[SELECTED PASSAGE]

By Matt Burns
Windows Phone 8 is hitting Verizon (NYSE:VZ), AT&T (NYSE:T) and T-Mobile this year. But Sprint (NYSE:S) customers will have to wait until 2013. For unknown reasons, the carrier is not getting any versions of the Nokia or HTC WinPhone 8 handsets at launch.
Perhaps Sprint’s hesitance has something to do with the lackluster performance of Windows Phone 7. This is a wise move.
Wireless carriers often dump large sums of money to carry phones at launch. They want to have the hot new devices as soon as they’re available. Sometimes the stacks of cash are tall enough to net exclusives like AT&T’s Nokia 920 deal. Then, most often, the carriers launch flashy advertising campaigns to draw in the crowds. These are expensive, too. All this is done to hype a phone that might sell in high numbers.
Last March AT&T sold the Nokia Lumia 900 exclusively. The carrier said it was its biggest launch ever. The phone wasn’t technically a flop as it met some estimates, but it wasn’t a hit either. Have you seen one in the wild? I haven’t.
Sprint hasn’t had good luck with Windows Phone. It wasn’t impressed with Microsoft’s mobile platform earlier this year. It only sold one WinPhone device: The ho-hum HTC Arive. Apparently Sprint is taking a cautious approach to Windows Phone.

[/SELECTED PASSAGE]
[EXTRACTED ENTRIES]

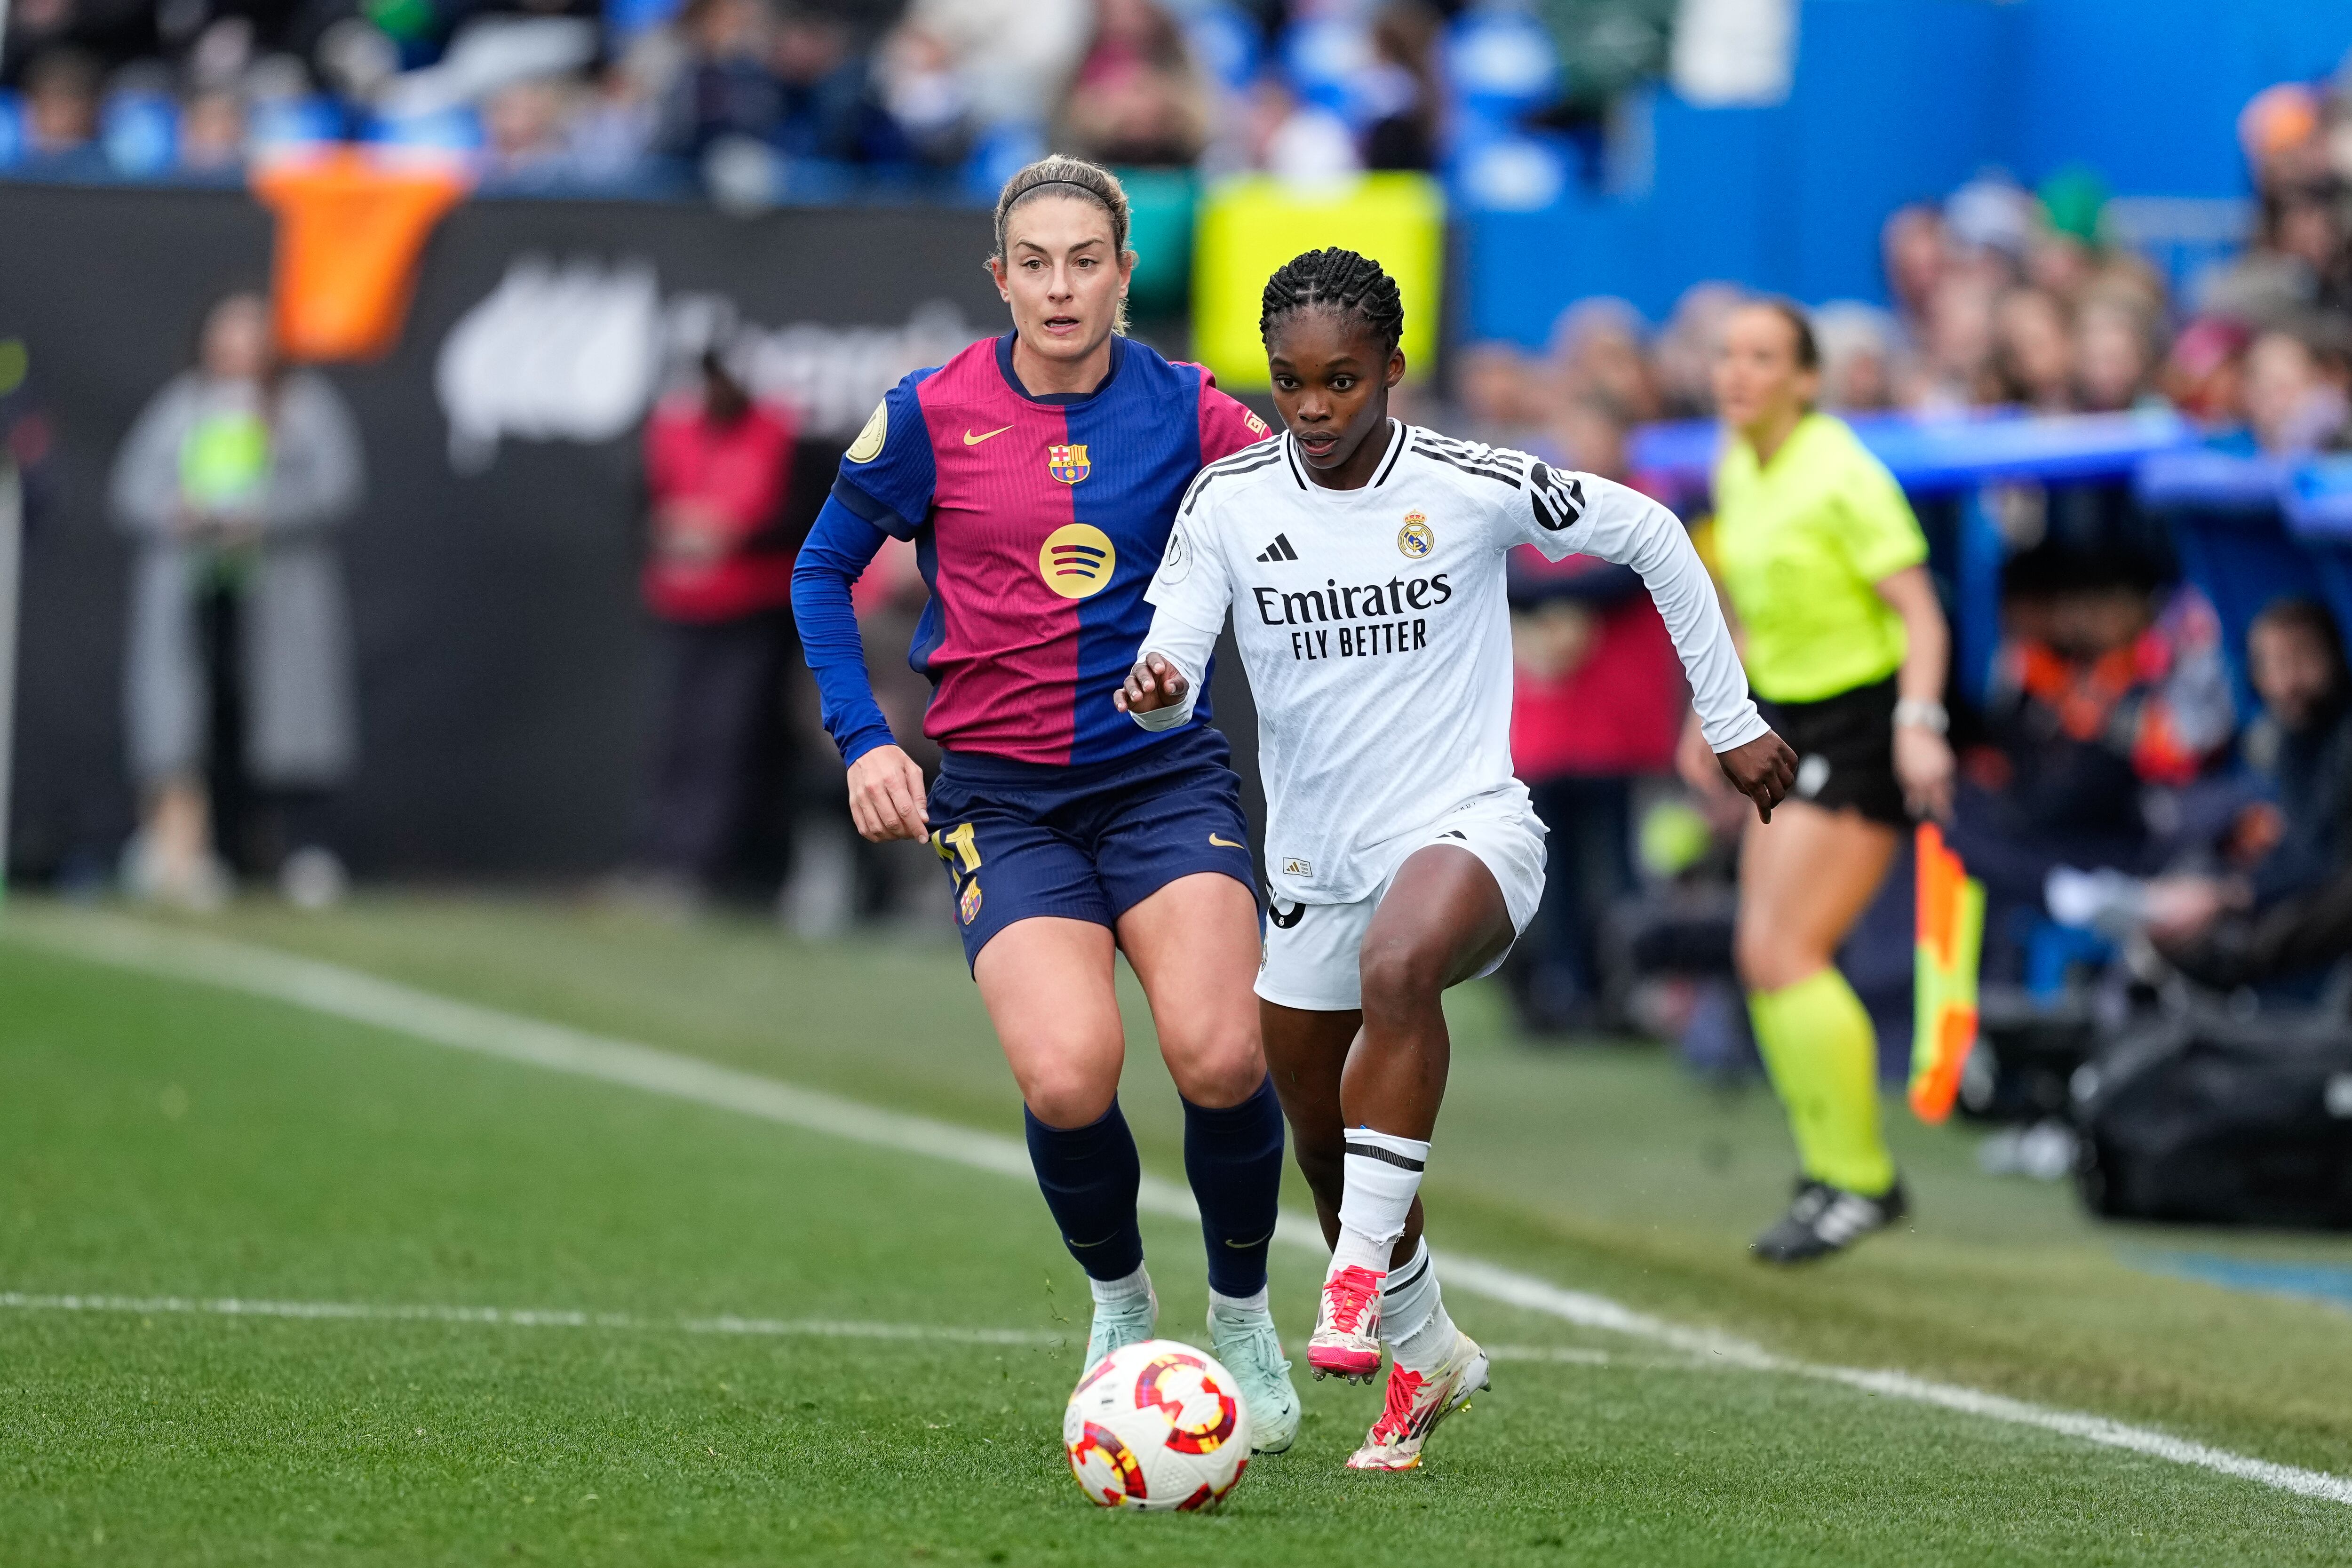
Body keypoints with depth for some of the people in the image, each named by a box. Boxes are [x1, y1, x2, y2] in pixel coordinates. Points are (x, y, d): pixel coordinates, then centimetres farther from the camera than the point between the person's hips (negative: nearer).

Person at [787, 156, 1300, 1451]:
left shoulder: (1189, 413, -1)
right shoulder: (933, 413, -1)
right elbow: (823, 571, 11)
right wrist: (863, 740, 1)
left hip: (1167, 774, 0)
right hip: (1002, 796, 0)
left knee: (1219, 1056, -22)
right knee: (1066, 1076, -23)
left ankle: (1242, 1315, 7)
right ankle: (1118, 1300, 10)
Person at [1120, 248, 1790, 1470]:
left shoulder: (1475, 487, -10)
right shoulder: (1228, 501, -3)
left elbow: (1649, 535, 4)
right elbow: (1171, 671, -7)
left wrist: (1731, 720, 7)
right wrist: (1153, 691, -33)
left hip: (1468, 825, -4)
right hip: (1314, 865, 5)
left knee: (1399, 966, -39)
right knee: (1327, 1152, 12)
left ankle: (1360, 1279, -35)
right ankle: (1426, 1353, 39)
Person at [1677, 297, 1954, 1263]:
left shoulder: (1840, 476, -17)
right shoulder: (1737, 471, 8)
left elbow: (1919, 611, -20)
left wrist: (1919, 723, -31)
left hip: (1865, 726, -8)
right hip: (1790, 726, 9)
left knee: (1782, 948, -14)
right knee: (1762, 955, 4)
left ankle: (1859, 1177, -6)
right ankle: (1832, 1170, 12)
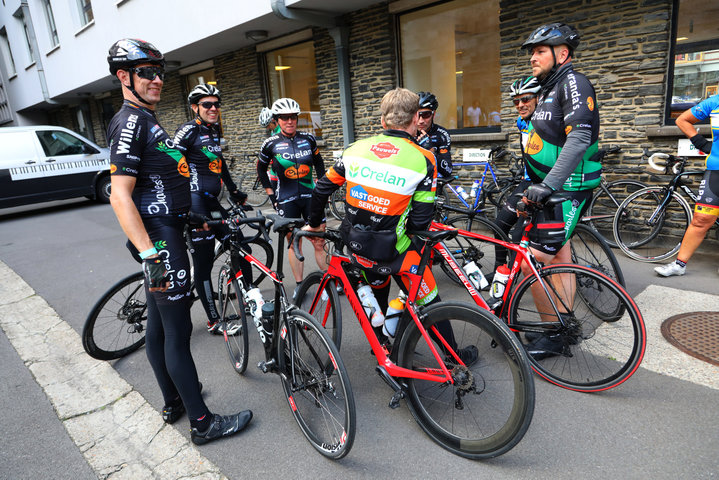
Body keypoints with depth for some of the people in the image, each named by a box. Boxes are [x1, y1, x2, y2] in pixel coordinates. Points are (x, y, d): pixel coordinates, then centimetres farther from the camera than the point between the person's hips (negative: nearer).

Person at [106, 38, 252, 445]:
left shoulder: (147, 120, 18)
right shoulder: (131, 122, -14)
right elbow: (120, 196, -22)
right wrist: (151, 254, -27)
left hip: (164, 232, 10)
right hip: (160, 239, -10)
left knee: (158, 325, 16)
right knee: (178, 330, -4)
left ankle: (174, 402, 32)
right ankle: (203, 422, 9)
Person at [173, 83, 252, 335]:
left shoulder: (213, 130, 16)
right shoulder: (189, 130, -10)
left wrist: (234, 191, 31)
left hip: (212, 201, 9)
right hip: (195, 202, -9)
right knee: (203, 263, -2)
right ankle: (214, 322, 8)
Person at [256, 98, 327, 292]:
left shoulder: (308, 139, 1)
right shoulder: (271, 144, -4)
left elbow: (319, 163, 16)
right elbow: (261, 169, 11)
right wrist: (271, 194, 6)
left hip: (310, 196, 1)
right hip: (286, 201, -1)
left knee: (319, 243, 1)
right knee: (294, 244, 7)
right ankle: (299, 285, 20)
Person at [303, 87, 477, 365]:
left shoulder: (357, 148, 0)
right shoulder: (423, 159, -11)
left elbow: (322, 189, 6)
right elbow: (420, 221, -12)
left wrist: (315, 224, 22)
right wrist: (417, 246, 9)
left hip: (356, 247, 5)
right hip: (394, 251, -5)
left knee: (377, 295, 30)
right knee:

[/EXTRACTED ENTRIES]

WORK TO COMPLETE -
A. In the article about Sprint and Windows Phone, rewrite the paragraph beginning "Wireless carriers often dump large sums" as a short bulleted list that keeps its main facts.
B. According to the article about Sprint and Windows Phone, which carrier sold the Nokia Lumia 900 exclusively last March?
C. Carry on the article about Sprint and Windows Phone, picking up after its final sentence.

WRITTEN RESPONSES -
A.
- Wireless carriers often spend large sums to carry phones at launch, because they want the hot new devices as soon as they are available.
- Sometimes the money is enough to secure exclusives, such as AT&T's Nokia 920 deal.
- Carriers usually follow with flashy advertising campaigns to draw in crowds, which are also expensive.
- All of this is done to hype a phone that might sell in high numbers.

B. AT&T sold the Nokia Lumia 900 exclusively.

C.
Windows Phone 8 could flop. It’s not going to slow down Android’s explosive, global takeover. iOS will continue to dominate the U.S. market while commanding a good chunk overseas. And lastly, RIM, yes RIM, is set to launch BlackBerry 10 in early 2013. I agree that Windows Phone 8 is intuitive, novel and pretty damn neat, but it doesn’t have the loyal fanbase or corporate draw of BlackBerry. Windows Phone and BlackBerry will spend 2013 fighting for third place and my money is on RIM.
If you’ve been dying to jump on the Windows Phone bandwagon, you’re going to have plenty of options – but Sprint is not one of them. Stuck in the middle of a corporate buyout and running low on cash, Sprint isn’t going to risk anything on an unproven platform. That’s smart.